OSHA requirements are set by statute, standards and regulations. Our interpretation letters explain these requirements and how they apply to particular circumstances, but they cannot create additional employer obligations. This letter constitutes OSHA's interpretation of the requirements discussed. Note that our enforcement guidance may be affected by changes to OSHA rules. Also, from time to time we update our guidance in response to new information. To keep apprised of such developments, you can consult OSHA's website at https://www.osha.gov.

August 18, 1993

Mr. Garland E. Whitworth
Director of Safety and Education
Southern Illinois Builders Association
Post Office Box 739
Belleville, Illinois 62222-0739

Dear Mr. Whitworth:

Thank you for your letter of July 28, addressed to Acting Assistant Secretary David C. Zeigler, regarding the Occupational Safety and Health Administration's (OSHA) citation policy. You stated that you had been informed that OSHA Area Offices and compliance officers will cite employers who have trained their employees "willful," while citing employers who offer no training "serious" or less.
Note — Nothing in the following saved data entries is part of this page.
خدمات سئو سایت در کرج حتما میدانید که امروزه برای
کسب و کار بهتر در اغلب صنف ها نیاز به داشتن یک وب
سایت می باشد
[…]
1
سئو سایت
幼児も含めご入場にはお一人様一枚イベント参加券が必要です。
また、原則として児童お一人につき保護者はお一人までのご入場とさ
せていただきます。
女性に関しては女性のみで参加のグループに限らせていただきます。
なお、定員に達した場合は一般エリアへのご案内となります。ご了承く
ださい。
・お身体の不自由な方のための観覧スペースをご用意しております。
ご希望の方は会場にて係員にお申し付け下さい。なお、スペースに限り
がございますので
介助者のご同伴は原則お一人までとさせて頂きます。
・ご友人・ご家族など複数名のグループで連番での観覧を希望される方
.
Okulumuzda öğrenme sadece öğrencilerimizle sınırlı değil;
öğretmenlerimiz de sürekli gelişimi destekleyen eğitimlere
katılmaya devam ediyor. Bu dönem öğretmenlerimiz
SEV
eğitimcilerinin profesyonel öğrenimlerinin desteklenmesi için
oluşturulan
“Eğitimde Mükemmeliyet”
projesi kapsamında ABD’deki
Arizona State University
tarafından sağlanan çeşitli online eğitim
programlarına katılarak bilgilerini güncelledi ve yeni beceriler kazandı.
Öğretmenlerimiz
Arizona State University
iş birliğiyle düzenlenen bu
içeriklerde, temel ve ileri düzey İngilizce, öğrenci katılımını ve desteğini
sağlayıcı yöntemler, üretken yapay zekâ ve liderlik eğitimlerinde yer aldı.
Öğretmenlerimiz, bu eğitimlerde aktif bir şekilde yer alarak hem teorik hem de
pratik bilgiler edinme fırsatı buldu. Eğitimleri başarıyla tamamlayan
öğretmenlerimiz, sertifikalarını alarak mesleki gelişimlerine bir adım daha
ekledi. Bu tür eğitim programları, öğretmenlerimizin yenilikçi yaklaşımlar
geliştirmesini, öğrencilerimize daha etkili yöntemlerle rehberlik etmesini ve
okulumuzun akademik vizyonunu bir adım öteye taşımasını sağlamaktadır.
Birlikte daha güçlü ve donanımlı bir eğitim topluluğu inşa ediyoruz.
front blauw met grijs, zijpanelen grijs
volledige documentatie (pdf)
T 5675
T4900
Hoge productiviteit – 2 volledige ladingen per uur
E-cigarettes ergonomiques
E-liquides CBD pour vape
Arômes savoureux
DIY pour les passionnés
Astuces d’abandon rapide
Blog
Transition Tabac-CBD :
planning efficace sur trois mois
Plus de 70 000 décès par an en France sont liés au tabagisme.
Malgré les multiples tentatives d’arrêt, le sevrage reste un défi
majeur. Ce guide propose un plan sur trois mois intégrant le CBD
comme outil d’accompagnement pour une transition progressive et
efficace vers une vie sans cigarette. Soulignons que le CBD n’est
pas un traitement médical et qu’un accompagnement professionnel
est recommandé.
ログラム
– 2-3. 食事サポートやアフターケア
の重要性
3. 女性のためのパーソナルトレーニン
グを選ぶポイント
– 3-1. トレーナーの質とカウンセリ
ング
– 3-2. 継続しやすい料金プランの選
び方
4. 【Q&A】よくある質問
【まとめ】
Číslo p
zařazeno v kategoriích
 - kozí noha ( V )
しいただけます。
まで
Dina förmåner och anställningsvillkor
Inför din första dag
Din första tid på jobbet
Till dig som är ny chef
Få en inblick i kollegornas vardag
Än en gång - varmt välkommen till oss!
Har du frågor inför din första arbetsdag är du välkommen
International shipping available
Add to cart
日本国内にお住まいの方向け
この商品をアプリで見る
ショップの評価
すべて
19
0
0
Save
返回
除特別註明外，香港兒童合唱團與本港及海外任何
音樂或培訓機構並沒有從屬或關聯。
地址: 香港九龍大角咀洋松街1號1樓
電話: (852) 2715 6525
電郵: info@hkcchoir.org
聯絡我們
Your source for this information appears to have miscommunicated or misinterpreted OSHA's policy. Following legal precedent, OSHA applies a classification of "willful" where the employer is determined to have committed a violation with an intentional disregard of, or plain indifference to, the requirements of the Occupational Safety and Health Act and/or OSHA standards.

In cases where OSHA alleges that a violation is willful, we are required to establish that the employer had knowledge of the violative or hazardous condition. It is conceivable that, if an employer provides safety and health training to employees but chooses to disregard it or to allow employees to ignore it and a violation results, OSHA might look upon this as evidence of willfulness. We believe such circumstances would be rare, however.

As you probably know, 29 CFR 1926.21 sets forth general training requirements that construction employers must follow. In addition, many individual OSHA standards contain specific training requirements. Failure to provide such required training would constitute a violation.

OSHA regards training and education as essential to a good workplace safety and health program. We wish to encourage all efforts by your association and by employers to provide safety and health training to employees and supervisors.

We hope that this has been responsive to your concerns. If we can be of further assistance, please let us know.